Hawkins in no way can be described as a hand-picked Republican, but the dentist is running as a more traditional Republican with strong business ties. Hawkins, who finished second to Graves, has three weeks to persuade the movement that he’s something more.
“His unique ability to have the inside insight into what has gone on in the health care system, as well as having that business perspective, is exactly what the tea party people are looking for,” said Kris Carroll, Hawkins’ political director, on Wednesday.
Graves has been endorsed by U.S. Rep. Lynn Westmoreland of Coweta, who is one of the lead recruiters for Republicans in Congress.
Paul’s victory in Kentucky adds this finger to the scale: If one were a Georgia Republican and looking at a close contest for governor in November, one might not want to see a tea party champion defeated, and supporters demoralized, so early in the season.
Lesson No. 2: Perhaps the happiest man in Georgia on Wednesday morning was Rob Woodall, former chief of staff to U.S. Rep. John Linder and now a Republican candidate to replace his former boss. With anti-incumbent fever a plague on both parties, many have cast doubt on the possibility that such a transition was possible.
But Pennsylvania’s 12th District congressional race contradicted that assumption on Tuesday, with voters electing Mark Critz, former aide to the late Democratic congressman John Murtha, over Republican businessman Tim Burns.
The collapse in conventional wisdom comes just in time. Woodall has a Saturday afternoon fund-raiser that features Linder.
Lesson No. 3: The same western Pennsylvania contest, in a district that went (barely) for Republican John McCain in 2008, may also give hope to Georgia Democrats — who walk a tightrope when it comes to President Barack Obama.
Republicans poured more than $1 million into the contest to replace the late Democratic congressman John Murtha, trying to break a Democratic streak of six special election victories.
It didn’t work — prompting House Minority Leader John Boehner (R-Ohio) on Wednesday to call for better Republican organization and more money.
In Georgia, Democrats running statewide face a dilemma: Stray too far from Obama, and a candidate risks alienating black voters who dominate the primary. Hew too closely to the president, and white independents essential to a November victory drift away.
But in the Pennsylvania 12th, Critz may have strewn some bread crumbs to follow.
He criticized Obama’s new health care law, spoke up for gun rights and against abortion rights. His Republican opponent ran against Obama, while Critz focused on the issue of jobs.

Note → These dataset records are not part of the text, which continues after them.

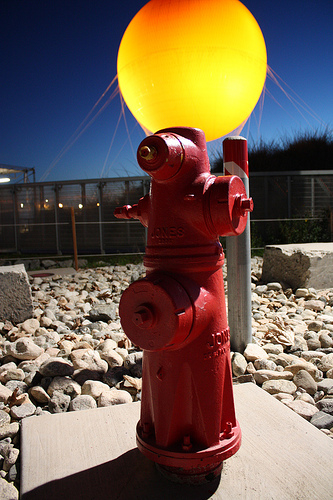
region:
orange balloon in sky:
[106, 17, 277, 155]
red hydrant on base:
[108, 124, 245, 468]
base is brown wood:
[71, 364, 309, 498]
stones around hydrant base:
[8, 315, 127, 392]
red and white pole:
[192, 78, 270, 351]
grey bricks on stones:
[3, 248, 42, 328]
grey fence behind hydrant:
[16, 179, 308, 237]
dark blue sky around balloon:
[3, 18, 103, 173]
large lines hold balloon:
[45, 78, 179, 198]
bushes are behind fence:
[188, 123, 329, 166]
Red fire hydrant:
[110, 123, 246, 470]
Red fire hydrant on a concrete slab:
[15, 118, 326, 493]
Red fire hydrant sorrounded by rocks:
[16, 121, 319, 498]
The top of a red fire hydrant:
[129, 120, 223, 174]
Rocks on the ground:
[15, 333, 99, 381]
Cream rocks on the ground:
[6, 330, 112, 395]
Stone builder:
[3, 254, 40, 322]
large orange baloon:
[98, 1, 284, 142]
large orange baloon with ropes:
[95, 7, 290, 140]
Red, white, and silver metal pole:
[217, 136, 256, 355]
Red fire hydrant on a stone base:
[112, 125, 264, 473]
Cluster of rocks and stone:
[1, 328, 142, 411]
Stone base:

“The challenge for Democrats is to move a little to the right,” said Dean Debnam, CEO of Public Policy Polling in North Carolina, which has polled in both Georgia and Pennsylvania.

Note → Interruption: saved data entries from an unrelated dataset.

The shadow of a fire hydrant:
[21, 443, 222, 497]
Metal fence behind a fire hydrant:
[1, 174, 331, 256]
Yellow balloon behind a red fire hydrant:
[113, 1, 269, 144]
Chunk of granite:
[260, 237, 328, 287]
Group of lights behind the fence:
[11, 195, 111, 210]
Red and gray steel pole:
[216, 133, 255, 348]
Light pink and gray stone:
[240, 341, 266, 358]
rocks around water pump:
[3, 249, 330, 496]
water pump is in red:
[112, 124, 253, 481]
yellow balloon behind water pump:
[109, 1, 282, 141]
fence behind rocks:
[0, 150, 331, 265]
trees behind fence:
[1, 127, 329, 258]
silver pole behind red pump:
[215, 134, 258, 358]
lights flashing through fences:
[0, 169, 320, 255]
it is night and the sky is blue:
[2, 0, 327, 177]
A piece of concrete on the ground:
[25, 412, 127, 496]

Republicans make the task easier, Debnam said, by forcing out traditional, centrist Republicans. “In a strange way, the tea party movement is a positive movement for the Democratic party,” he said.

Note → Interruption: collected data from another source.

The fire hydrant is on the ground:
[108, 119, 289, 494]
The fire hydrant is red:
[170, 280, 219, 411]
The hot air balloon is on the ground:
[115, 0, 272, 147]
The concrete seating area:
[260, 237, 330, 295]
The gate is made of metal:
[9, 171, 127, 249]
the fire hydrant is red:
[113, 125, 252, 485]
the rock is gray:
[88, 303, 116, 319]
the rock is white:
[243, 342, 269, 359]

Lesson No. 4: You’re more likely to see Bill Clinton in Georgia this summer than Barack Obama.
“What no one is talking about is [that] the African-American population is turning out at below their historical lows,” Debnam said. “Instead of giving a bump that went forward with Obama, they’ve now dropped below what they normally turn out.”
The former president played a crucial role by campaigning through the Pennsylvania 12th District in the final 72 hours of the campaign with a simple message.
“People ask me all the time. What do you want your legacy to be? What do you want on your tombstone?” he told a Johnstown crowd on Sunday. “All that matters is, are people better off when you quit than when you started.”
And a final, non-lesson: In the Arkansas race for U.S. Senate, Lt. Gov. Bill Halter was able to push Lincoln into a 21-day runoff — largely on the strength of unions disappointed in Lincoln’s opposition to health care reform.
Do not expect the same pressure to be applied to two Democratic blue dogs in Georgia — U.S. Reps. John Barrow of Savannah and Jim Marshall of Macon. Lincoln’s disagreements with organized labor go far deeper than health care, we’re told.